Cette réforme ne s’appliquerait qu’aux flux entrants — nouveaux investissements ou nouvelles acquisitions — pour des raisons budgétaires évidentes. Elle supprimerait ainsi progressivement la distinction entre location nue et meublée, que rien ne justifie économiquement selon les auteurs.

Les coopératives de logement : une alternative crédible ?
Un modèle absent de France, performant en Europe
Face à la pénurie d’offre locative privée à loyer abordable dans les marchés tendus, Terra Nova avance une deuxième piste complémentaire : importer en France le modèle des coopératives de logement, développé avec succès en Allemagne, en Suisse et en Autriche. En France, les coopératives HLM — centrées sur l’accession sociale à la propriété — et les coopératives d’habitants, créées par la loi ALUR de 2014 pour promouvoir l’habitat participatif, existent certes. Leur rôle dans la production de logement intermédiaire locatif reste toutefois totalement marginal.
Dans ces trois pays européens, les coopératives occupent un segment intermédiaire majeur entre logement social et marché libre. Elles ciblent précisément les classes moyennes exclues à la fois de l’accession à la propriété et du logement social. À Berlin, Genève ou Zürich, les files d’attente pour obtenir un logement coopératif s’allongent, même si la mise de fonds initiale peut atteindre 40 000 euros. Ainsi, la demande pour un loyer abordable et sécurisé reste très forte dans ces zones de tension locative.
Un financement original : l’apport des coopérateurs
L’originalité du modèle tient à son mode de financement. Les coopérateurs apportent environ 10 % du coût total des opérations et fournissent ainsi l’essentiel des fonds propres. En contrepartie, ils bénéficient d’un bail perpétuel à loyer maîtrisé. Le loyer couvre les coûts réels : remboursement des emprunts, frais de gestion, entretien et reconstitution des fonds propres pour financer de nouveaux projets. Au fil du temps, les coûts diminuent. L’écart avec un loyer de marché se creuse donc progressivement en faveur du coopérateur.

Ce schéma offre un double avantage. Il permet aux ménages des classes moyennes de se loger durablement à coût abordable dans des zones tendues, là où ils ne peuvent ni accéder à la propriété ni supporter un loyer libre croissant. Il fonctionne, de surcroît, avec un minimum d’aide publique.
Quelles conditions pour réussir l’acclimatation en France ?
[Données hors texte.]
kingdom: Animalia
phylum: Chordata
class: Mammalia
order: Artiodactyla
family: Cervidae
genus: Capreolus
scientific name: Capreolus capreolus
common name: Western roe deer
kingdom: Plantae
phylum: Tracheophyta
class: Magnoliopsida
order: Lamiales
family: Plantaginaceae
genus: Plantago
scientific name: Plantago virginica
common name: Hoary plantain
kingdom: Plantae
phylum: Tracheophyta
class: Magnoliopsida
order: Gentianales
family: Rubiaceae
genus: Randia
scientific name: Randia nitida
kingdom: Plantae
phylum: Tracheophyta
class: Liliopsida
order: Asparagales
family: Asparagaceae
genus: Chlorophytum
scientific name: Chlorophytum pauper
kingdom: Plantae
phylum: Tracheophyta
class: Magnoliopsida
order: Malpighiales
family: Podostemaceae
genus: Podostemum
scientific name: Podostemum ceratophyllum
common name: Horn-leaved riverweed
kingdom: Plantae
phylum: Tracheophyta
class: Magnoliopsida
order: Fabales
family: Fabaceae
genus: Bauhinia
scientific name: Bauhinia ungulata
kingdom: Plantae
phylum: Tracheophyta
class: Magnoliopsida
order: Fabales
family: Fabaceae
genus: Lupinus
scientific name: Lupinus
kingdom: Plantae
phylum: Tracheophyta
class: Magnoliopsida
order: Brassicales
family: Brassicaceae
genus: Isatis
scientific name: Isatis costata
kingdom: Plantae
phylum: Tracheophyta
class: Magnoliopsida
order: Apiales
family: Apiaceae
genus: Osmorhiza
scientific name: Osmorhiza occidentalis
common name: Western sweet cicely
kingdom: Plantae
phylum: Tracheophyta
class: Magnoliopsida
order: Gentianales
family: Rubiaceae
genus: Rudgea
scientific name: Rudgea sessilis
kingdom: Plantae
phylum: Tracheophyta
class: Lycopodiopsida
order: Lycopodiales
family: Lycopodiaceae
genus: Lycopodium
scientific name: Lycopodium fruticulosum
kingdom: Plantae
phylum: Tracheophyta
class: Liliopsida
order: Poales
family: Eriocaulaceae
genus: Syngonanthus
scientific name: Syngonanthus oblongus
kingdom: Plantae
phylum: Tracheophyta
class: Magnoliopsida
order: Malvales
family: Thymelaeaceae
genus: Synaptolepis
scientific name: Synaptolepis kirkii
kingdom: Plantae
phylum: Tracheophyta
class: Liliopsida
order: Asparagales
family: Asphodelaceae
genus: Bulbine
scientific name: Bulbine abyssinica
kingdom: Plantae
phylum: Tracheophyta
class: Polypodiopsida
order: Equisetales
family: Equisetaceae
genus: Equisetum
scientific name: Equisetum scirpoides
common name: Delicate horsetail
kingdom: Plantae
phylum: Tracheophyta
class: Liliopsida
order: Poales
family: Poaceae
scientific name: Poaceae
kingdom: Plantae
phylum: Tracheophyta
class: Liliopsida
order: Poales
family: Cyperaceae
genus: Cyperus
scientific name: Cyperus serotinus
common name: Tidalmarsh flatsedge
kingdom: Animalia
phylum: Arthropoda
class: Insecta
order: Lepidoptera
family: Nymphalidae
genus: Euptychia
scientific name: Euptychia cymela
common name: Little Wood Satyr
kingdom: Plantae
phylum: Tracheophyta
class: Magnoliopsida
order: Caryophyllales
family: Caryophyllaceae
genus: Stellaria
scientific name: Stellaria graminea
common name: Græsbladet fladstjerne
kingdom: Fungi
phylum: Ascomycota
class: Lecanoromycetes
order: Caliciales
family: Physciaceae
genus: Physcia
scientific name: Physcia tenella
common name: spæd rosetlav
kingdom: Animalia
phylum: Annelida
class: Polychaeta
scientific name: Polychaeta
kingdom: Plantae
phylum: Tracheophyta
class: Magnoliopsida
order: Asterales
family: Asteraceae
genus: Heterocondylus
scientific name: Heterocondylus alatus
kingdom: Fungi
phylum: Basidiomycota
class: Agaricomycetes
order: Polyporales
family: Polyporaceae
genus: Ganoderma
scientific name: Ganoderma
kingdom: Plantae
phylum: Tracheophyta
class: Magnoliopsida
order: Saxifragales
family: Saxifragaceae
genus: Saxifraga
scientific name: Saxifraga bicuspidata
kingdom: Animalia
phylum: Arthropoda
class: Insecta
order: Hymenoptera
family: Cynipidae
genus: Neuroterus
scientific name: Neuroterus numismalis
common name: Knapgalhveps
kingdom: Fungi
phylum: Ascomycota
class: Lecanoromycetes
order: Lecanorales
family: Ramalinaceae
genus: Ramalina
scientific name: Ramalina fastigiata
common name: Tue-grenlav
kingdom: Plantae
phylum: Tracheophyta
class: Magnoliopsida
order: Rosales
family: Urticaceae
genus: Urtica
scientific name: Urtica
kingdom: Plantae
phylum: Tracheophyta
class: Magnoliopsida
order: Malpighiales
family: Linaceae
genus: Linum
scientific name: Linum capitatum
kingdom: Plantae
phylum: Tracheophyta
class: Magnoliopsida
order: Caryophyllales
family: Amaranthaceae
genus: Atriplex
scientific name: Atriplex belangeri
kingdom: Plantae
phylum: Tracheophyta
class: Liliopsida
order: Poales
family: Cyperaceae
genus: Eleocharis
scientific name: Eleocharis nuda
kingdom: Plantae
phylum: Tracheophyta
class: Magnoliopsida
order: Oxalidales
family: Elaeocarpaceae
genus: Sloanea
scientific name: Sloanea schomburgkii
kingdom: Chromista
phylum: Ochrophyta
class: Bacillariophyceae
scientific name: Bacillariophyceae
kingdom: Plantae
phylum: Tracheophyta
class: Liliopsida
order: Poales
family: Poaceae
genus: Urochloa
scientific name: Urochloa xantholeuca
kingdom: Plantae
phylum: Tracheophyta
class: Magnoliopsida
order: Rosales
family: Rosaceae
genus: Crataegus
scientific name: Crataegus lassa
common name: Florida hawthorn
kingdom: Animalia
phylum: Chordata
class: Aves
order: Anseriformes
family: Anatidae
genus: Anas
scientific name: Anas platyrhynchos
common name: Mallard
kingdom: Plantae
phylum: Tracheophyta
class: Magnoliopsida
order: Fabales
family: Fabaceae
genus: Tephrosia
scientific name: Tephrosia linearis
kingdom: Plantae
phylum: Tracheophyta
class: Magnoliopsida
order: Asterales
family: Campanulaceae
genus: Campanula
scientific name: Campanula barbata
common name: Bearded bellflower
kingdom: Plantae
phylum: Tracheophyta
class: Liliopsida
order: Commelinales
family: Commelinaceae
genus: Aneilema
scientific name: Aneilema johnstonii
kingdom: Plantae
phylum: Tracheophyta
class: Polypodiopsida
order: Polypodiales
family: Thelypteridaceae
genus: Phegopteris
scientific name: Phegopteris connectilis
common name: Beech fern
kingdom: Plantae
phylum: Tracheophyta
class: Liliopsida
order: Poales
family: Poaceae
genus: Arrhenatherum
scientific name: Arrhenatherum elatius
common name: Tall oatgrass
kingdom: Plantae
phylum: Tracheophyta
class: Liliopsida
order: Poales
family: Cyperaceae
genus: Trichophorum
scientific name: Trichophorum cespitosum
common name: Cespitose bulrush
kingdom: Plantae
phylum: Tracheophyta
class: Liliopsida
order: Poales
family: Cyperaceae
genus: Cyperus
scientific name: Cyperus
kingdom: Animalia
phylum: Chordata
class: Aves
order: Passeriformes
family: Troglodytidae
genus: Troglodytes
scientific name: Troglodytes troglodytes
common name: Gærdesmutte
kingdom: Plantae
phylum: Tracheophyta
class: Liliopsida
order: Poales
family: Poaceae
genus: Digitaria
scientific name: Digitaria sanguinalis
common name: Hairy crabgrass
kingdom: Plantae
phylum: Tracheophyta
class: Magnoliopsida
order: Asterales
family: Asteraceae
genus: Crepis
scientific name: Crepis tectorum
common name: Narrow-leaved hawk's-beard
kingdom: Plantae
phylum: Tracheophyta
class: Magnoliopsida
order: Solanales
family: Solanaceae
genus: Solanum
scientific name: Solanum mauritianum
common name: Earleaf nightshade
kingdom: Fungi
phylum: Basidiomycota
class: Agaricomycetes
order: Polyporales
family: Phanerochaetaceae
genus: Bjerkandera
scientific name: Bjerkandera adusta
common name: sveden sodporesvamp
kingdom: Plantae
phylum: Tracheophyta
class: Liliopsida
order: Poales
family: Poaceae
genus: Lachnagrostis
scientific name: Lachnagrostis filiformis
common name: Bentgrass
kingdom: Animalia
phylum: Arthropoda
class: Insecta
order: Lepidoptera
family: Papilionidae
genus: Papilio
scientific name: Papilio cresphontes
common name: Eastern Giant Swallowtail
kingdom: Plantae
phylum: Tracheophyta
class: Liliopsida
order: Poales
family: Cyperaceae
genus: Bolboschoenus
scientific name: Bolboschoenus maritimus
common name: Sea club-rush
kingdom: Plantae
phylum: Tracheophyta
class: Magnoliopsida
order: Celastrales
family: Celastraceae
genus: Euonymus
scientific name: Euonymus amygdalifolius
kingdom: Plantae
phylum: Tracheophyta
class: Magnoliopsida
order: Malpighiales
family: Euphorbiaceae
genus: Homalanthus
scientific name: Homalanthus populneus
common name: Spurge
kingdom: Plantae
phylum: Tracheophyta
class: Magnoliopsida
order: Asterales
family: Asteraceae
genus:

Terra Nova identifie plusieurs conditions indispensables à la transposition du modèle en France. Les coopérateurs doivent d’abord bénéficier de garanties solides : récupération de l’apport personnel en cas de départ, normes de construction et de maintenance élevées contrôlées par les fédérations professionnelles. Ces fédérations jouent par ailleurs un rôle central pour assurer la conformité légale, soutenir techniquement les structures et organiser les garanties financières adéquates.
La question de la réaffectation des surplus se révèle également centrale. Faut-il l’imposer légalement, comme en Autriche où les coopératives ont l’obligation de construire de nouveaux logements ? Ou se contenter d’incitations fiscales laissant une plus grande liberté aux coopératives ? Terra Nova laisse la question ouverte. En revanche, le rapport insiste sur un point : cette réaffectation constitue une condition nécessaire à la croissance pérenne du secteur.
Les organismes de logement social (OLS) s’imposent comme les opérateurs naturels de ce modèle en France. Déjà rompus aux techniques de gestion locative professionnelle, ils pourraient mobiliser l’épargne des particuliers via le financement coopératif. Ils préserveraient ainsi leurs fonds propres pour la production de logements sociaux — une perspective cohérente dans un contexte de sobriété foncière et de densification urbaine.